L’équation du propriétaire
Et pourtant, informe Dias fils, le 10 novembre 2015, les éléments de la Brigade municipale de Mermoz-Sacré-Cœur avaient effectué une descente sur les lieux et ont sommé l’entrepreneur d’arrêter les travaux. Le ciment et le fer, poursuit-il, ont été saisis dans le cadre de cette opération. Cette sommation n’a pas été respectée. D’après Barthélémy Dias, le propriétaire et son entrepreneur ont continué à construire. Il accuse l’État d’être derrière cette affaire. ‘’Je regrette le fait que la Direction de surveillance et de contrôle de l’occupation des sols de Dakar (DESCOS), qui est un service étatique, puisse être amenée à la Primature. C’est de la politique pure et dure. Le Premier ministre n’a pas été nommé pour signer les permis de construire. C’est une structure du ministère de l’Urbanisme. La Descos est une direction. Son rôle est d’assurer et de contrôler l’occupation du sol. Elle devrait être une direction au service des communes et des mairies. C’est cette direction qui devait procéder aux arrêts des constructions illégales’’, estime Barth qui rappelle que 50% des propriétaires de terrain dans la commune de Mermoz ne disposent pas de permis de construire.

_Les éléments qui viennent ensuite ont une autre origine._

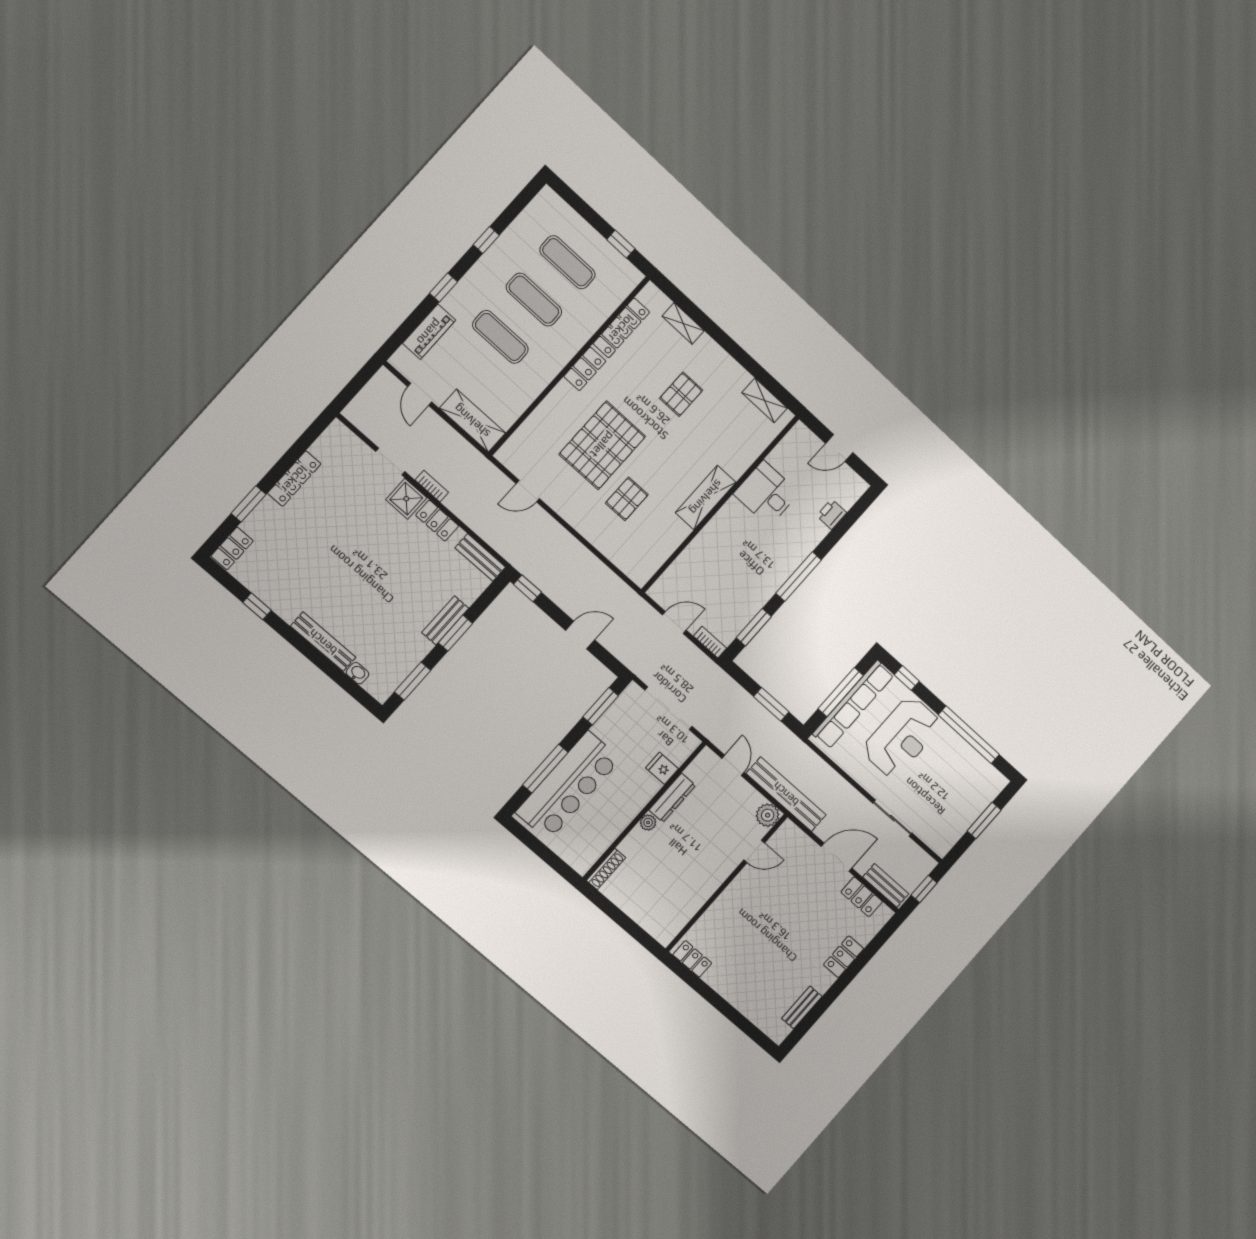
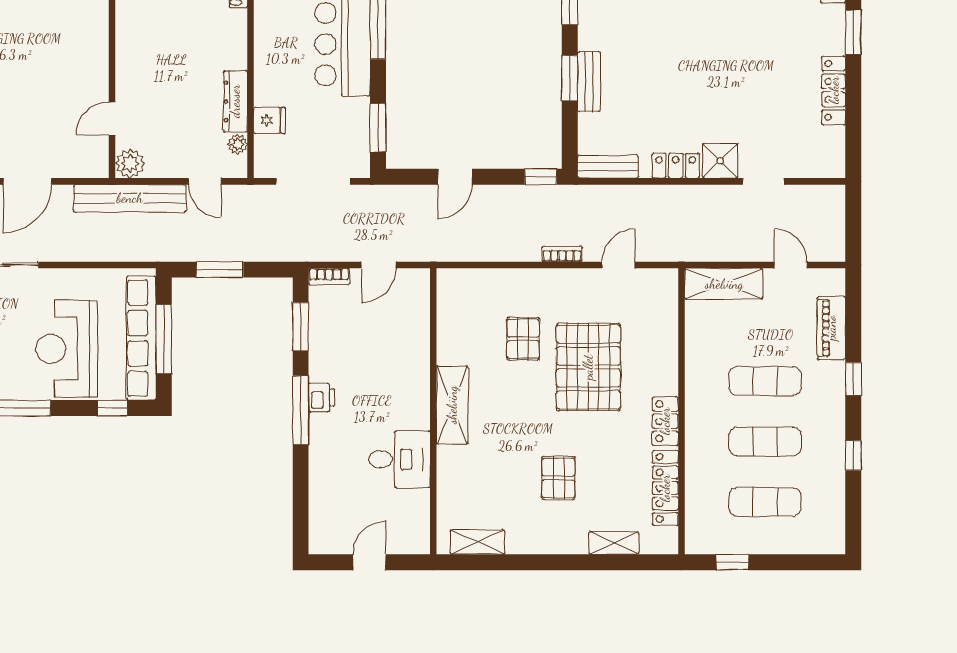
bookcase: (432, 486) -> (562, 254), moved, turned 180
printer: (832, 514) -> (321, 398), moved
plant: (648, 823) -> (237, 144), moved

Après le drame, les habitants de Pyro Tecnie continuent à se poser des questions quant au propriétaire du terrain. A qui appartient le terrain ? Personne n’est en mesure de donner une réponse concrète. Selon ces derniers, le propriétaire et son entrepreneur ont disparu. Pas d’interlocuteurs avant, pendant et après le drame. ‘’Il faut avoir le courage de dire ce qui s’est réellement passé. Le terrain a été vendu à deux reprises. Le deuxième propriétaire et son entrepreneur n’avaient pas un permis de construire. On ne sait pas là où ils sont. Aujourd’hui, il y a eu perte en vies humaines. Donc, tout le monde sait ce que risquent les auteurs’’, ajoute le maire socialiste tout en précisant que deux avocats ont déjà été saisis pour défendre la cause des familles des victimes. Toutefois, Barthélémy Dias indique que la commune de Mermoz va également se constituer en partie civile dans cette affaire.
Par ailleurs, le maire recommande ‘’vivement’’ à tous ceux qui ne disposent de ce papier ‘’légal’’ d’arrêter leur construction pour éviter que des cas pareils ne se reproduisent dans la commune. Il y va de même, dit-il, pour ceux qui n’ont pas de plans ‘’à béton armé’’. ‘’C’est vrai que ce sont les mairies qui signent les permis de construire. Nos compétences s’arrêtent à ce niveau. Maintenant, il appartient au service de l’urbanisme de procéder à la délivrance du dossier technique. Descos est là tout simplement pour arrêter les chantiers des mairies. Elle ne travaille pas pour le compte des collectivités locales. Elle devrait être à la disposition des maires et non du Premier ministre (Ndlr : Mahammed Boun Abdallah Dionne)’’, fulmine-t-il.
Les populations de Mermoz Pyro Technie n’oublieront pas de sitôt cet accident qui a emporté quatre de leurs enfants dont deux issus d’une même famille. Mor Talla, Pape, Moustapha et Seydou sont partis à jamais.